Cooling Carried the Information

If we only look at U.S., Japan, and Korea, April 9 was still a positive day. But compared with April 8, the signal was weaker.

First, A-shares did not extend the strong repair. CSI 500 had risen 4.94% and CSI 1000 4.60% the prior day. A small pullback the next day says the mainland tape was digesting the move rather than pushing continuously.

Second, the more important U.S. signal was volatility, not index gain. VIX falling to 19.49 meant the market was no longer buying stocks and protection at the same time as it did on April 7. Risk pricing was calmer, but the equity move itself did not become an acceleration.

Third, semis remained internally split. Tokyo Electron and SK hynix stayed strong, TSM slipped, NVDA rose modestly. Capital was not buying the whole chain indiscriminately; it was still picking high-beta points inside it.

So April 9 reads better as a post-repair volatility-down day than a trend-confirmation day.

The Other Side

There is a more constructive read.

VIX continuing lower improved quality. If volatility keeps falling, the market moves out of stress mode and back into observation mode. Indices do not need to surge every day.

Japan-Korea beta still had follow-through. Tokyo Electron +4.38% and SK hynix +2.91% mean the Asia semiconductor repair did not immediately die.

The A-share pullback was limited. After the prior day’s rally, small losses across the broad indices also count as stabilization.

Those points hold. They describe pressure relief, not one-way strength.

Closing

April 9 gave a restrained answer: volatility kept falling, U.S. equities rose modestly, Japan-Korea semis had local follow-through, and A-share repair cooled.
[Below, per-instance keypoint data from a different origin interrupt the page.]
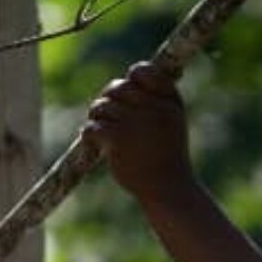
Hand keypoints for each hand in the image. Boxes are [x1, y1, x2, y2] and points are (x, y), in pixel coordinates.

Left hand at [82, 62, 196, 205]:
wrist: (169, 190)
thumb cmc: (168, 158)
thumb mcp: (172, 124)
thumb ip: (154, 102)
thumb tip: (119, 85)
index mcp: (169, 101)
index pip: (143, 71)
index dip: (131, 76)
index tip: (128, 90)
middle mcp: (154, 108)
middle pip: (117, 88)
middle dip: (107, 99)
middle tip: (104, 114)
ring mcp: (137, 122)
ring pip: (101, 106)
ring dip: (96, 118)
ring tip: (102, 132)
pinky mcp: (119, 139)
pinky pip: (93, 126)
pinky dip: (90, 135)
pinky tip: (95, 144)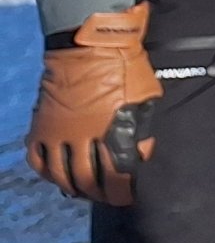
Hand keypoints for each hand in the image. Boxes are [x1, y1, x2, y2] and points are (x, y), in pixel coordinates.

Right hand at [26, 3, 160, 205]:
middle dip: (99, 193)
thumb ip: (144, 129)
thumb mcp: (146, 98)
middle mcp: (81, 137)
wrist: (89, 45)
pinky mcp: (40, 127)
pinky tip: (59, 177)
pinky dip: (48, 174)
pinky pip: (38, 161)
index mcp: (111, 130)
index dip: (121, 191)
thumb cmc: (125, 68)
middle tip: (106, 196)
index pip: (115, 174)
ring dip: (74, 187)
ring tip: (85, 191)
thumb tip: (142, 157)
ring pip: (61, 175)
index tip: (126, 197)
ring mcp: (57, 134)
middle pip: (86, 179)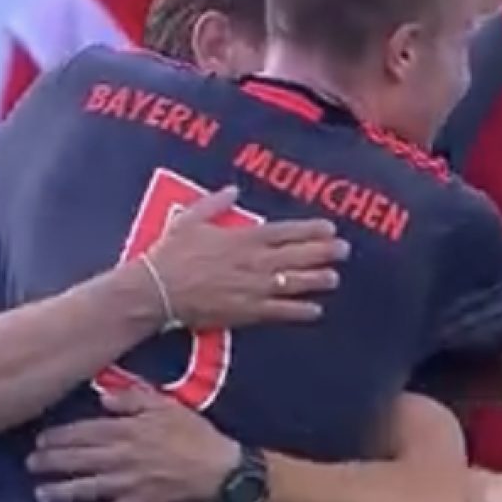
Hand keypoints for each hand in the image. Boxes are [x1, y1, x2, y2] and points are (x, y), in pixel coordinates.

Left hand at [28, 383, 238, 501]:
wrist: (219, 469)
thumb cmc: (195, 434)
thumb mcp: (166, 404)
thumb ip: (132, 398)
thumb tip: (103, 398)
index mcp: (126, 430)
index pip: (85, 431)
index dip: (60, 436)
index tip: (41, 438)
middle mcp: (120, 457)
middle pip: (78, 458)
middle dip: (51, 461)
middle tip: (31, 463)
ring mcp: (125, 484)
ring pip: (85, 488)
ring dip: (60, 491)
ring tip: (40, 493)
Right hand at [142, 186, 346, 329]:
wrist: (157, 290)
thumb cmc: (170, 254)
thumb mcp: (190, 219)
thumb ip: (215, 203)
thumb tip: (233, 189)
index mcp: (243, 238)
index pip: (285, 232)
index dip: (310, 230)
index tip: (330, 228)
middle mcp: (254, 262)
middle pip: (298, 256)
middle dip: (324, 252)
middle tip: (344, 250)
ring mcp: (253, 288)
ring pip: (294, 282)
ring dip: (317, 280)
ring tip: (335, 277)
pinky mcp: (247, 311)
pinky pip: (280, 311)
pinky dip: (299, 310)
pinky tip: (316, 310)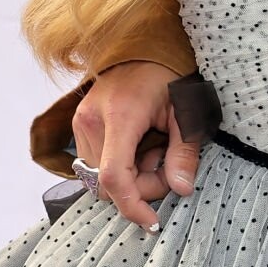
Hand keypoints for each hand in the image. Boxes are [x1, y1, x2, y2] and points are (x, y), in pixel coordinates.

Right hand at [70, 60, 195, 229]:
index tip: (152, 221)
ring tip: (157, 151)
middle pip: (109, 183)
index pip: (114, 177)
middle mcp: (92, 120)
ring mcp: (81, 122)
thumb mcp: (188, 110)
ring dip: (131, 177)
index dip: (132, 206)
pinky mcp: (79, 125)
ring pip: (100, 177)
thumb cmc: (170, 74)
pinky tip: (141, 147)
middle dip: (141, 187)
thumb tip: (182, 189)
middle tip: (170, 168)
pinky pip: (96, 163)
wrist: (145, 45)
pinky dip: (120, 166)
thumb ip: (184, 151)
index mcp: (121, 114)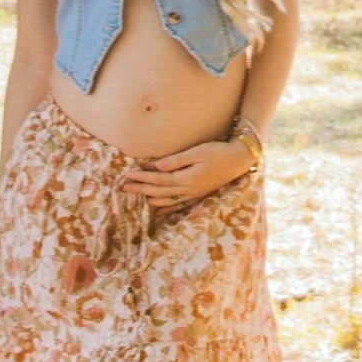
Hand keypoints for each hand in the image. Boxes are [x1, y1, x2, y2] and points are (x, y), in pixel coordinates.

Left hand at [126, 133, 256, 213]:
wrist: (237, 160)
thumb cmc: (218, 152)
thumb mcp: (198, 152)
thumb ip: (177, 160)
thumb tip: (157, 166)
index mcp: (187, 178)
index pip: (159, 179)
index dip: (143, 177)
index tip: (128, 175)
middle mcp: (188, 189)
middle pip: (159, 191)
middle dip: (141, 189)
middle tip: (124, 187)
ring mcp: (193, 194)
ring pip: (166, 200)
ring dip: (149, 197)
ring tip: (135, 195)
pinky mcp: (197, 195)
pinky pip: (177, 205)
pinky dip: (165, 207)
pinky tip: (157, 210)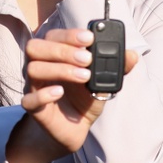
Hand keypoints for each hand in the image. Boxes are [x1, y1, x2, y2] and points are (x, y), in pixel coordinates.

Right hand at [6, 27, 140, 162]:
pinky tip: (60, 92)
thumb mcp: (104, 81)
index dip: (69, 34)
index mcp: (54, 55)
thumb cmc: (85, 98)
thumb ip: (117, 67)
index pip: (52, 35)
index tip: (90, 38)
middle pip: (35, 47)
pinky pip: (29, 99)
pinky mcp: (35, 109)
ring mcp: (35, 87)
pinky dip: (44, 94)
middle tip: (86, 59)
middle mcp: (41, 67)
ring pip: (33, 69)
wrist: (76, 128)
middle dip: (62, 50)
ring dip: (60, 69)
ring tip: (84, 76)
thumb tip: (132, 55)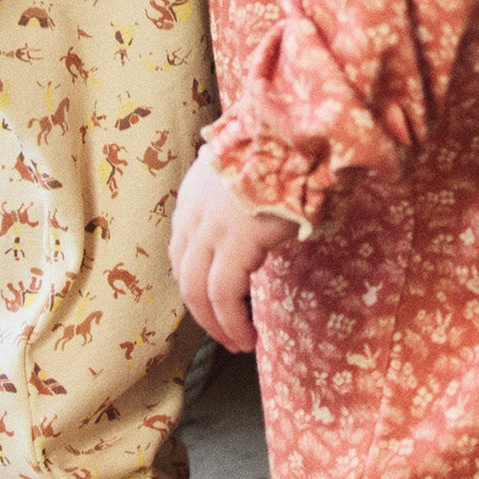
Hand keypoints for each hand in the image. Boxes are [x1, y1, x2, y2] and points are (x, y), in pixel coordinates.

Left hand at [169, 148, 295, 351]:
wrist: (297, 134)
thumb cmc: (286, 151)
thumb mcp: (249, 173)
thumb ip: (241, 200)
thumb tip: (257, 224)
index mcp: (195, 196)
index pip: (181, 251)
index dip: (194, 283)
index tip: (213, 304)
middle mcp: (194, 213)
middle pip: (185, 275)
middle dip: (202, 313)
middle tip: (224, 336)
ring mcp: (212, 228)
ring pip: (199, 291)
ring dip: (217, 325)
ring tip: (237, 344)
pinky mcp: (236, 242)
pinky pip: (225, 294)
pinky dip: (232, 322)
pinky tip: (247, 337)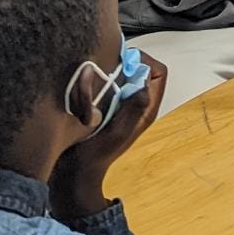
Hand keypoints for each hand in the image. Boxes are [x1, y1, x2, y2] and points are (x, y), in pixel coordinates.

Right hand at [49, 53, 167, 220]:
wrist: (75, 173)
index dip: (145, 61)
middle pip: (143, 70)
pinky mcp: (108, 107)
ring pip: (127, 76)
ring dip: (113, 70)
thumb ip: (132, 109)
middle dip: (128, 63)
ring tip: (96, 71)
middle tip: (106, 63)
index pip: (159, 72)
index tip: (123, 61)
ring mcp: (123, 105)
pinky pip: (111, 85)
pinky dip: (103, 79)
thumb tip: (144, 85)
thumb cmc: (95, 154)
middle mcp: (138, 103)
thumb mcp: (116, 133)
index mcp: (146, 109)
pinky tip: (89, 82)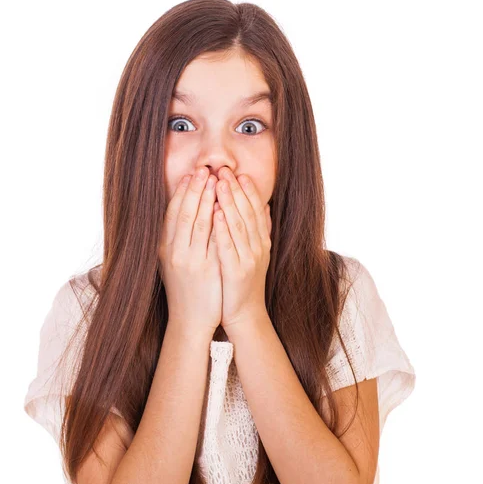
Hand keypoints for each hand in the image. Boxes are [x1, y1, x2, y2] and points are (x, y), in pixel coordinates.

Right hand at [159, 167, 221, 336]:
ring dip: (206, 199)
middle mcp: (174, 252)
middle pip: (184, 213)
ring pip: (198, 223)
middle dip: (194, 189)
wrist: (189, 320)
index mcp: (164, 249)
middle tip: (203, 169)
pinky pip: (212, 241)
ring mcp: (190, 261)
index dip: (181, 192)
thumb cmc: (183, 290)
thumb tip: (180, 213)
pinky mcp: (206, 270)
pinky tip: (222, 208)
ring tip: (214, 180)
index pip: (172, 213)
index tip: (190, 175)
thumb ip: (175, 239)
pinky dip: (216, 222)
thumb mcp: (172, 263)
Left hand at [211, 166, 271, 334]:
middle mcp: (258, 248)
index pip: (256, 210)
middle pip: (247, 213)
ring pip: (239, 225)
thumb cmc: (243, 282)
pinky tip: (216, 213)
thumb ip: (260, 230)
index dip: (248, 191)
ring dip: (229, 203)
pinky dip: (223, 228)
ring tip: (219, 183)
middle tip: (224, 170)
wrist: (244, 313)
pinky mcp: (237, 271)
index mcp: (262, 242)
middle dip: (236, 190)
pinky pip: (229, 246)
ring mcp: (249, 259)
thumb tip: (265, 206)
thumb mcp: (255, 253)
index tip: (238, 173)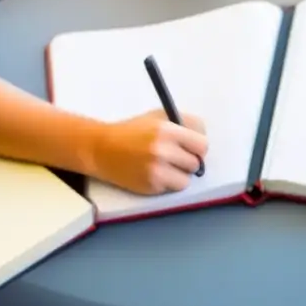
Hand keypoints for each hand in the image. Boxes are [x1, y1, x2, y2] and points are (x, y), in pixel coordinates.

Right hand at [91, 109, 207, 194]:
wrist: (102, 150)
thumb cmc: (133, 131)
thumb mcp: (158, 117)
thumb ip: (183, 124)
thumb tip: (203, 137)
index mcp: (167, 130)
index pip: (202, 142)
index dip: (198, 144)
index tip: (191, 145)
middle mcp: (163, 151)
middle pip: (197, 161)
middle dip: (189, 159)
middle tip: (177, 156)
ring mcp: (156, 171)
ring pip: (187, 178)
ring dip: (180, 174)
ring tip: (166, 165)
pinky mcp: (150, 186)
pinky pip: (173, 188)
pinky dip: (168, 183)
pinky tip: (154, 173)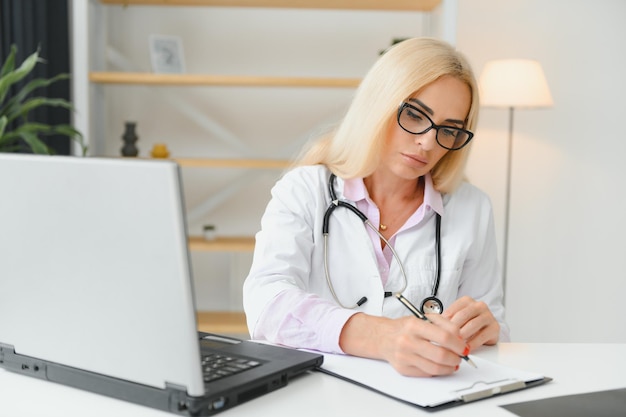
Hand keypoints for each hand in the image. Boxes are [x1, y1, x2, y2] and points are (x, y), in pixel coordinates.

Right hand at [340, 313, 467, 376]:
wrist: (383, 337)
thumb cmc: (405, 327)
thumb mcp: (423, 318)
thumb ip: (444, 324)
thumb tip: (460, 338)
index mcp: (414, 325)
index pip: (444, 336)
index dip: (458, 344)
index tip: (464, 347)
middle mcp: (407, 341)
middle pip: (441, 355)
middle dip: (456, 358)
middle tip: (461, 356)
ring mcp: (404, 357)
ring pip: (435, 368)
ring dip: (450, 367)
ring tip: (453, 362)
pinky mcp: (403, 369)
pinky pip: (427, 373)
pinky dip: (438, 371)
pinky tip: (441, 366)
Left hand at [442, 296, 499, 349]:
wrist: (486, 329)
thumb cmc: (467, 324)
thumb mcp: (456, 319)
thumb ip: (445, 321)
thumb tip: (432, 327)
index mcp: (466, 301)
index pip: (451, 311)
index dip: (443, 323)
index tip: (437, 332)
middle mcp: (479, 305)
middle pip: (461, 316)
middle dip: (452, 330)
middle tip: (445, 340)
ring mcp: (488, 315)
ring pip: (471, 326)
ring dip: (462, 337)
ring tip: (454, 345)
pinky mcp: (495, 327)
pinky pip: (481, 336)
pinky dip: (472, 344)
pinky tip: (465, 349)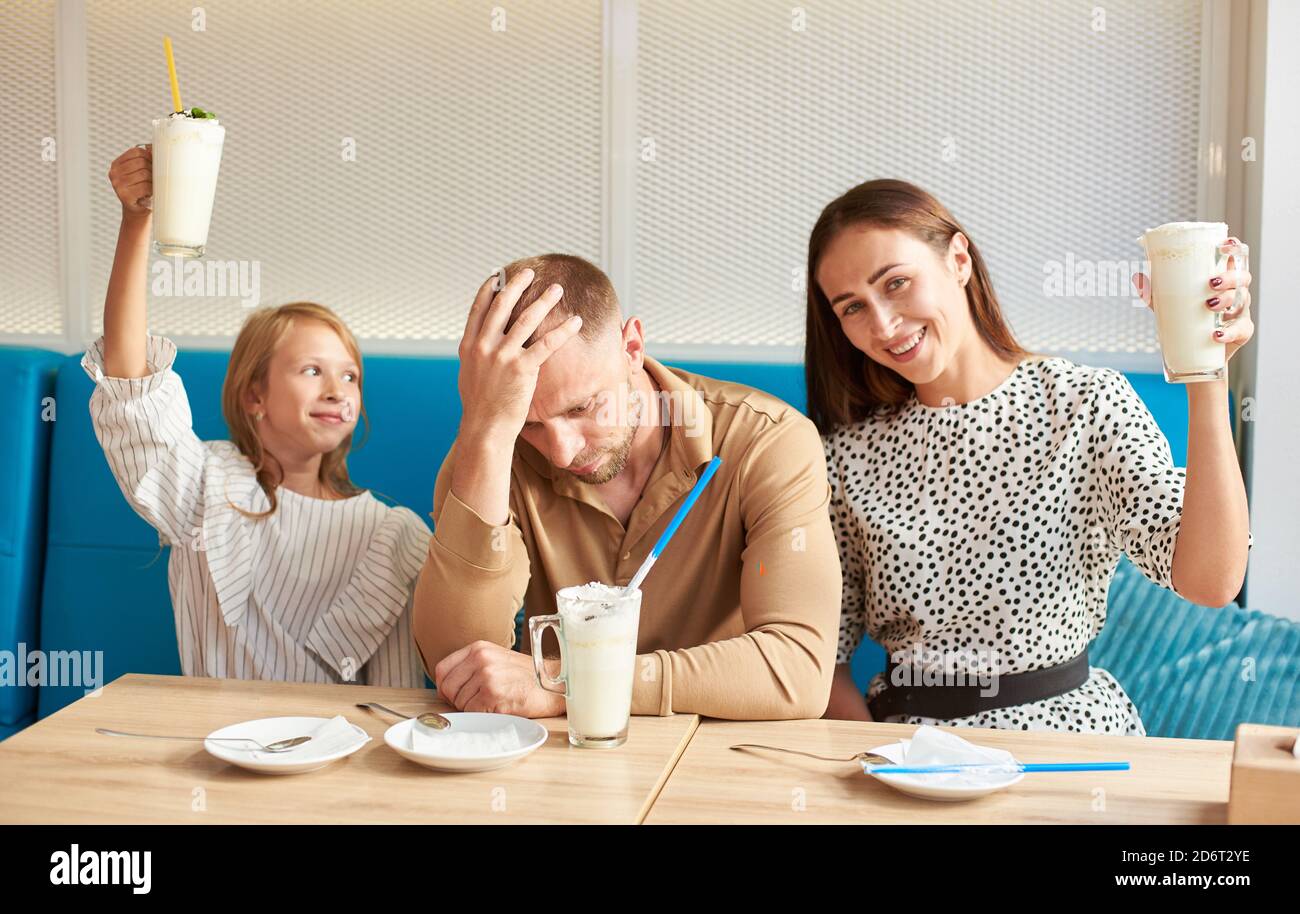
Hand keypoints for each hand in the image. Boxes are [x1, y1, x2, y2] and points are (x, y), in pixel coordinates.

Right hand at [108, 145, 152, 216]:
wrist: (139, 212)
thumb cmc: (144, 190)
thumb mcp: (143, 172)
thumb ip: (146, 159)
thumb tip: (153, 146)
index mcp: (117, 164)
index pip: (137, 152)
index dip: (150, 157)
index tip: (154, 166)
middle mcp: (114, 173)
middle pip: (142, 162)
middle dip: (153, 170)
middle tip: (154, 180)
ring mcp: (118, 184)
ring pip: (145, 174)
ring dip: (153, 181)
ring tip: (151, 188)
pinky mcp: (124, 195)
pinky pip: (145, 186)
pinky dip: (152, 190)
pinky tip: (150, 194)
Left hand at [432, 640, 565, 717]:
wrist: (555, 684)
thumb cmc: (527, 676)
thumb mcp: (497, 660)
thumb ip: (472, 668)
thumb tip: (447, 689)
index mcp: (478, 648)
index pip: (442, 670)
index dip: (445, 687)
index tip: (454, 695)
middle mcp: (480, 659)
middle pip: (448, 688)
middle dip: (458, 701)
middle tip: (477, 703)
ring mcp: (486, 676)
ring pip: (459, 703)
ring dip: (472, 709)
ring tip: (493, 703)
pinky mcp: (493, 694)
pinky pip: (472, 712)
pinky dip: (482, 716)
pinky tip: (498, 709)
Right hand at [456, 267, 582, 440]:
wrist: (485, 428)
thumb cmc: (479, 405)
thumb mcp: (469, 374)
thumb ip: (476, 354)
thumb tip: (481, 342)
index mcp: (468, 345)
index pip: (479, 308)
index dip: (489, 289)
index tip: (499, 276)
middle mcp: (484, 346)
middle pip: (502, 305)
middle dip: (518, 284)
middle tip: (530, 272)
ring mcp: (503, 356)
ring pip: (526, 319)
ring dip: (544, 300)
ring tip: (557, 289)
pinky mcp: (522, 368)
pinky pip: (547, 343)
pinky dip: (563, 331)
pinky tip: (576, 322)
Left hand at [1132, 237, 1253, 363]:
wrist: (1194, 354)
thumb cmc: (1186, 321)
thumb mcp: (1167, 305)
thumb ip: (1153, 292)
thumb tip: (1138, 277)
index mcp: (1221, 280)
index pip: (1234, 258)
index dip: (1234, 248)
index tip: (1224, 245)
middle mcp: (1234, 293)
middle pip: (1242, 278)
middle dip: (1230, 277)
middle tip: (1210, 283)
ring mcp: (1240, 312)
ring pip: (1242, 300)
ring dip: (1227, 300)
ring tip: (1208, 305)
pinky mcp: (1242, 332)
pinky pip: (1242, 329)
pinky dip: (1229, 332)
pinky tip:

The repair was still alive, but the rhythm moved from broad expansion back to local handoff. Synchronized selling did not return. Synchronized rally did not continue either. It looked like digestion after pressure release.

What to Watch

The following is an observation framework, not a trading signal.

  • Whether VIX stays below 20. That decides whether repair becomes calm rather than merely a bounce.
  • Whether A-share broad indices were only digesting one day. A quick recovery in CSI 500 / CSI 1000 would say the prior beta was not isolated.
  • Whether semiconductor dispersion persists. The gap between Tokyo Electron / SK hynix and TSM / NVDA is the key chain-level read.

Data sources: A-share broad indices (CSI 300 / 500 / 1000), US large-caps and semiconductors (SPY, QQQ, NVDA, TSM, ASML, VIX), and Asian benchmarks (Nikkei 225, KOSPI, plus Japanese and Korean semiconductor names) price data from the local market DB (yfinance / A-share index cache), trading day 2026-04-09, queried 2026-05-26.

This content represents independent research and personal opinion for informational purposes only. Nothing herein constitutes investment advice or a recommendation to buy or sell any security. Past performance is not indicative of future results.